Don’t get me wrong: My brain is permanently branded with some of Christopher Nolan’s vivid imagery (that trip-wired 18-wheeler!), but The Dark Knight left me more stunned than admiring. Nolan may be making a sincere attempt to confront the ethics of vigilantism and the seductiveness of disorder, but he’s constantly undermined by a baffling screenplay (just because a movie’s theme is chaos doesn’t mean the storytelling has to comply) and a vision that draws all of its energy from death. And am I the only person to notice that Christian Bale has less personality than the Batbike? His terminally constipated crusader made me yearn for Michael Keaton’s superlative spell in the suit a decade ago: Being sexy while wearing a pointy-eared balaclava is a lot harder than it looks.
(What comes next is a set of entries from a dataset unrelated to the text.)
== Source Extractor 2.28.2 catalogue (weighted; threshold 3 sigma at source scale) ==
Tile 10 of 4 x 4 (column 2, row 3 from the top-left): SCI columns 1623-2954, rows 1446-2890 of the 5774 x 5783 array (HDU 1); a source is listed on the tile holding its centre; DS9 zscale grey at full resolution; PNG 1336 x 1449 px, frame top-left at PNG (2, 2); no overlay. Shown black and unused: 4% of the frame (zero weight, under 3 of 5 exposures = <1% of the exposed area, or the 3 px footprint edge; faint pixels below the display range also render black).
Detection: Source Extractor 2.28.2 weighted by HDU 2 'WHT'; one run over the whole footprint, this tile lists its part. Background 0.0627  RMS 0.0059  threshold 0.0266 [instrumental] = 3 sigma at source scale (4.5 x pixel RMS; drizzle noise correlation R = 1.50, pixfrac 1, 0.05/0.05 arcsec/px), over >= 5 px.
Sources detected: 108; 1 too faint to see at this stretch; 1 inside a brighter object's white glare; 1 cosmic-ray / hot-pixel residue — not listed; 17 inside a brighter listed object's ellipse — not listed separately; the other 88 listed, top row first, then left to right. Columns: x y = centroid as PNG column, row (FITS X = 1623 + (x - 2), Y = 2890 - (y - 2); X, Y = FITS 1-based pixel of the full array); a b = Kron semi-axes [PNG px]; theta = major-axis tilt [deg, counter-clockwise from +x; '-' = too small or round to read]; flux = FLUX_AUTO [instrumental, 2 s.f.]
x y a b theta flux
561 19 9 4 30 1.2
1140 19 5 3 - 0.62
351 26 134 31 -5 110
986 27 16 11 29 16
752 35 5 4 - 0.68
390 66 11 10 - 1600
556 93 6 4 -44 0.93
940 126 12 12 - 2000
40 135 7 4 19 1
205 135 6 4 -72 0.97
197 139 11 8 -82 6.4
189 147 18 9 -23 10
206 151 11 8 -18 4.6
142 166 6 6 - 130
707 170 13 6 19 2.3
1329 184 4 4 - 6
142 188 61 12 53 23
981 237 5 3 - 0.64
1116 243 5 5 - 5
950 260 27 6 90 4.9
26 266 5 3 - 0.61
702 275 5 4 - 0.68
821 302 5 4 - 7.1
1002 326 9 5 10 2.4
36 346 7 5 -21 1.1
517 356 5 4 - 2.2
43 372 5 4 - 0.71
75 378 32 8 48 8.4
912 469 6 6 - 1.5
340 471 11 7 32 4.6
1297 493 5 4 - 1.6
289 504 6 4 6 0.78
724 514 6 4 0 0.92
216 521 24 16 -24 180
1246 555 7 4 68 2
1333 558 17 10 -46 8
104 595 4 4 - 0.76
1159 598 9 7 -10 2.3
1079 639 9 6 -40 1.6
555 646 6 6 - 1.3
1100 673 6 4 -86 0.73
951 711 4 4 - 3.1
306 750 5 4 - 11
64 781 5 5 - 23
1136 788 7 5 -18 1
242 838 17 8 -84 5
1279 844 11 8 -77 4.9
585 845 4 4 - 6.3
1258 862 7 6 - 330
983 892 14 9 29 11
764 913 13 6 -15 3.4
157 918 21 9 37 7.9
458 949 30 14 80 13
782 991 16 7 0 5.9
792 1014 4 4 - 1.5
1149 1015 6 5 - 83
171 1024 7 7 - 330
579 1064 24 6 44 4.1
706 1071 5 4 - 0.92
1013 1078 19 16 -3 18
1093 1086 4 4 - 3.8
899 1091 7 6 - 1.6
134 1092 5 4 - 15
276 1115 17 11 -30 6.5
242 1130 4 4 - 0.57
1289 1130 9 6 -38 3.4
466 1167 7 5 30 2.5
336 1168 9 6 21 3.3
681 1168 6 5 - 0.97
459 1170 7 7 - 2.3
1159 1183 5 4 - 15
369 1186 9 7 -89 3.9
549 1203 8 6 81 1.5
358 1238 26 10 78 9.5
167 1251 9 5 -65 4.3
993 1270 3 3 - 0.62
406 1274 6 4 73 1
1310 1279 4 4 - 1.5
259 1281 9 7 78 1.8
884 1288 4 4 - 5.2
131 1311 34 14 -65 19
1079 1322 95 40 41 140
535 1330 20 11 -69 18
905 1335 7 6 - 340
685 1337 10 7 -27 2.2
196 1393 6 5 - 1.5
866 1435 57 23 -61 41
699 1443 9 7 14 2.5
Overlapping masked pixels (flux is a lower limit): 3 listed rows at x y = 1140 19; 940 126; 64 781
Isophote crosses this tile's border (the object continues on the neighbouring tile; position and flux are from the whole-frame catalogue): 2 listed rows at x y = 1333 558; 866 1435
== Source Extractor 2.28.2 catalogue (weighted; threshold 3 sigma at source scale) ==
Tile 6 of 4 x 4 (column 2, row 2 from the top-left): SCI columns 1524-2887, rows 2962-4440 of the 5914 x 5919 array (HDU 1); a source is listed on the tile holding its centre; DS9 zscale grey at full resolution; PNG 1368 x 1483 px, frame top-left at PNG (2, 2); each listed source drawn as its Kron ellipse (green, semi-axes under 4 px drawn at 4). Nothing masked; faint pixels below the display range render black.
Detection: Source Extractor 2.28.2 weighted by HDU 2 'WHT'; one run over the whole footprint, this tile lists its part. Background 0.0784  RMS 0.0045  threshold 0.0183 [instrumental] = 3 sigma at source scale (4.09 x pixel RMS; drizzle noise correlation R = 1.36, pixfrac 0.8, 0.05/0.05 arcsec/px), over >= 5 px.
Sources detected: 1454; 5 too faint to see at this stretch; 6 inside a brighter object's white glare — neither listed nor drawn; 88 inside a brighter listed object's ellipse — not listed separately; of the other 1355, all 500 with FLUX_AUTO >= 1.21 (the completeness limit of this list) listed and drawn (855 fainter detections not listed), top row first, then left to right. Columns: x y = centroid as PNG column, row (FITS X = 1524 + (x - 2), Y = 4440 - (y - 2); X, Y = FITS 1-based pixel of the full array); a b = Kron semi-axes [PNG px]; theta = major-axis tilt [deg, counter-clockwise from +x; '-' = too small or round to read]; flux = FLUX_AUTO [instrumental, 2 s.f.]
Jeannette Catsoulis of the New York Times, Reverse Shot, and Las Vegas CityLife
owns every crease in that monument of a face, and his great strength as a performer, especially as he ages, has been to understand and inhabit that monumentality with an ironic intelligence that, in this year’s Gran Torino, comes close to imploding the Eastwood myth from within.
Dana Stevens of Slate
I know that when I analyze something intended for women, I reflexively filter what I’m seeing through a kind of primal female truth-ometer, and then I decide whether to make use of my findings or toss them aside. (And, see, this is where I completely get Jeannette’s intense response to “Revolutionary Road,” although it’s not a response I share; I was definitely among those peering through thick Plexiglass and admiring the home furnishings. By the way, read Judith Warner’s really excellent New York Times piece about “The Lure of Opulent Desolation.”) I mean, it’s not that a story can’t be a wild and crazy fantasy–but neither can I, a girl of my gender, put up with a crass, clueless pantomime like, say, Diane English’s wrongheaded remake of “The Women.” Similarly, when I consider something obviously intended primarily for men (I mean specifically boy-men, a la Apatow, Farrelly, and related Jackass-iana), I’m aware of my minority place in the audience.